The pizza delivery man, 35-year-old Pablo Villavicencio, was arrested a week and a half ago after a worker at a Brooklyn military base asked him for proof that he was in the US legally, and then called Immigration and Customs Enforcement (ICE) when he could not provide that documentation. He had previously delivered food to the base with no problems.
Mr Villavicencio’s case has become the latest flashpoint in America’s immigration debate, where President Donald Trump has encouraged federal agents to aggressively pursue undocumented immigrants living in the US illegally, leading to an increase in community and workplace raids that critics say has led to indiscriminate arrests of immigrants who pose little to any threat to their communities and who have lived in the US for decades.
The case of Mr Villavicencio, who is originally from Ecuador, has led to leaders in New York expressing outrage that the immigrant father and husband was singled out by the officials at the military base.
Gregory Copeland, a supervising attorney with the Legal Aid Society, told The Independent that there's little reason he can see for Mr Villavicencio to stay in federal custody.
"This isn’t a criminal context, so to detain someone for a civil charge, you need a reason," Mr Copeland said.
"Is our city, state and nation any safer today because they took a pizza delivery guy off the streets?” New York City Council member Justin Brannan asked during a press conference following the last week.
Sandra Chica, Mr Villancencio’s wife, took to the internet to plead for her husband’s release, and said that having her husband removed from their family would introduce significant hardships for her and her two children.
“He’s the centre of our family.

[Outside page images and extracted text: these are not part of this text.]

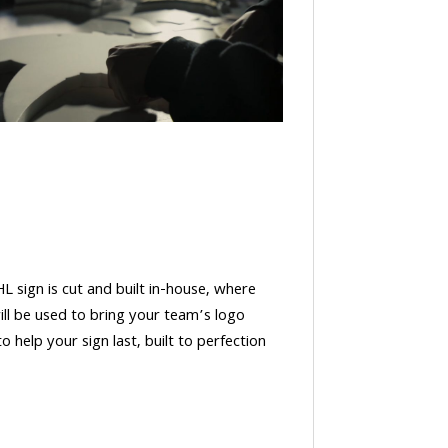
HL sign is cut and built in-house, where
ll be used to bring your team’s logo
o help your sign last, built to perfection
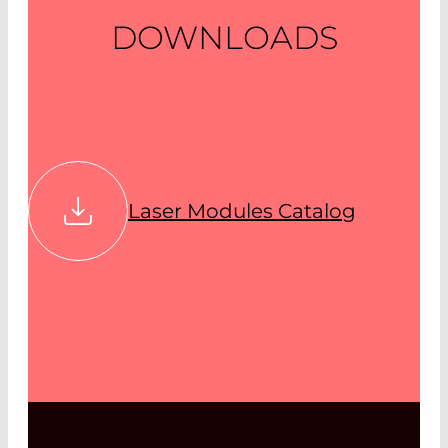
DOWNLOADS
Laser Modules Catalog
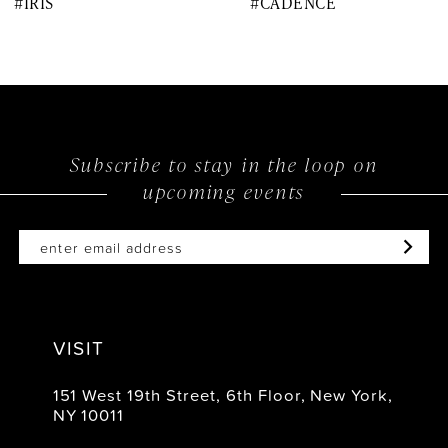
#IRIS
#CADENCE
9
10
11
12
Subscribe to stay in the loop on
upcoming events
13
14
VISIT
151 West 19th Street, 6th Floor, New York,
NY 10011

He’s the main support,” Ms Chica, said in a Twitter video. “We’re really going to suffer if he’s deported.”
Mr Villancencio entered the United States illegally in 2008, according to The New York Times, and was told by federal authorities to leave the country in 2010. He chose not to, and instead married Ms Chica and had two children while settling into a routine working for the Queens-based pizzeria for which he was delivering food when he was arrested.
ICE has previously confirmed that Mr Villancencio had not been charged with any crimes prior to his arrest at the New York military base.